WASHINGTON — With just days left to submit public comments on a National Park Service proposal to alter how protests are handled in the District of Columbia, civil rights advocates have issued urgent calls to oppose the measures, saying they would violate First Amendment rights.

The proposal, which was introduced in August, floats more than a dozen changes to how the Park Service facilitates protests, including how many demonstrators may gather on national parks’ land without a permit, what areas protesters can demonstrate in, and whether protesters should be required to reimburse the agency for the support and security it provides.

Constitutional experts immediately cast doubt on whether imposing fees on groups exercising their First Amendment rights would pass constitutional muster, and protest organizers said having to pay fees would discourage people from demonstrating.

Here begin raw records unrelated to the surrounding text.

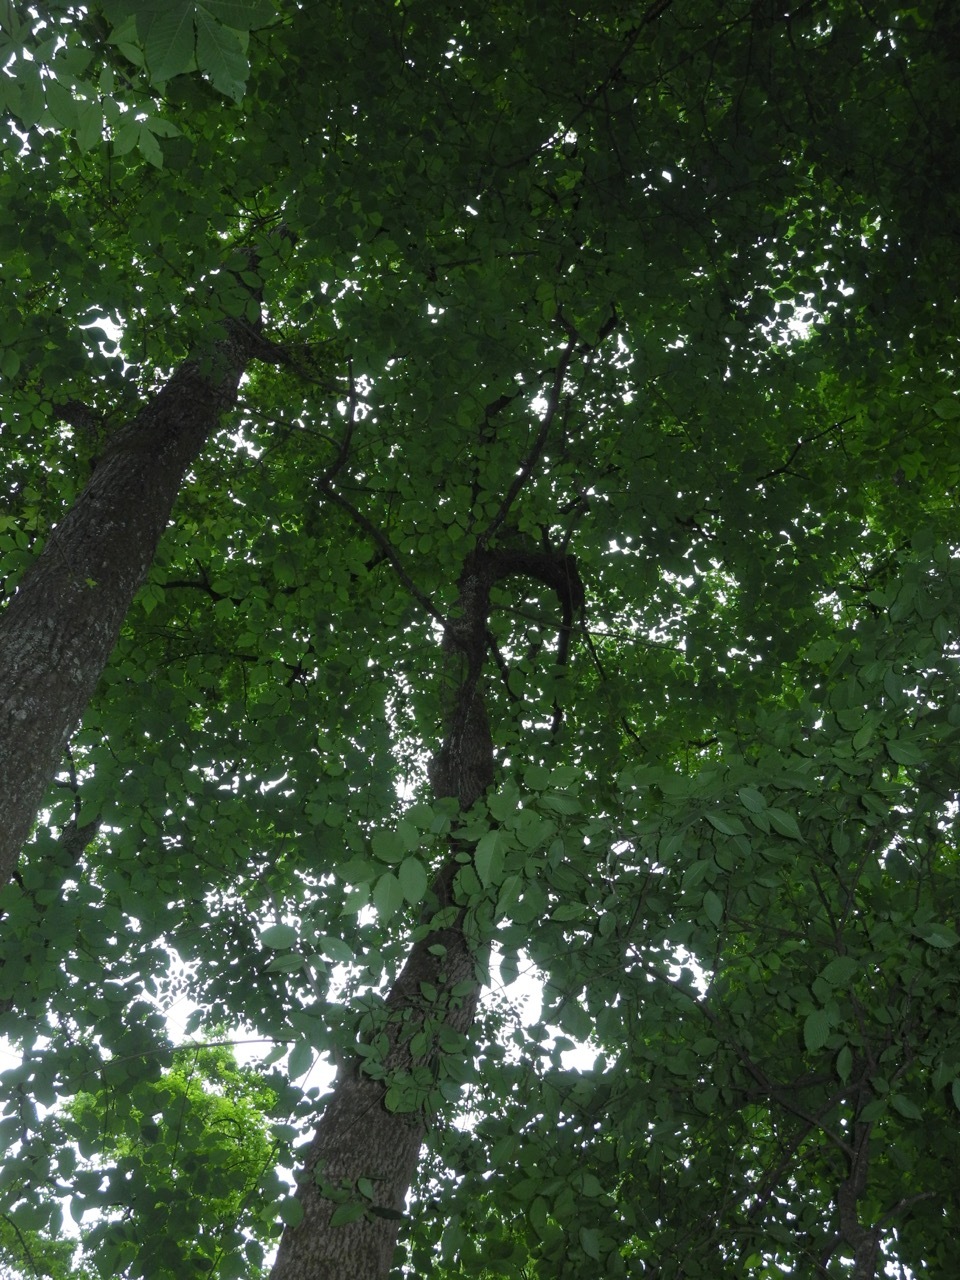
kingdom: Plantae
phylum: Tracheophyta
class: Magnoliopsida
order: Lamiales
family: Oleaceae
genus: Fraxinus
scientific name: Fraxinus americana
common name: White ash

Lawyers with the American Civil Liberties Union are scrutinizing other parts of the proposal, including limits on where protesters can stand on the sidewalk outside the White House.

The organization issued a public response to the Park Service that includes a point-by-point takedown of the proposals.

“The heart of the matter is clear: President Trump might not like having protesters on his doorstep, but the First Amendment guarantees their right to be there,” Arthur Spitzer, legal co-director of the American Civil Liberties Union of D.C., wrote in a blog post Tuesday explaining the organization’s opposition.

“Fee requirements could make mass protests like Martin Luther King Jr.’s historic 1963 March on Washington and its ‘I have a dream’ speech too expensive to happen,” Spitzer wrote in the blog post.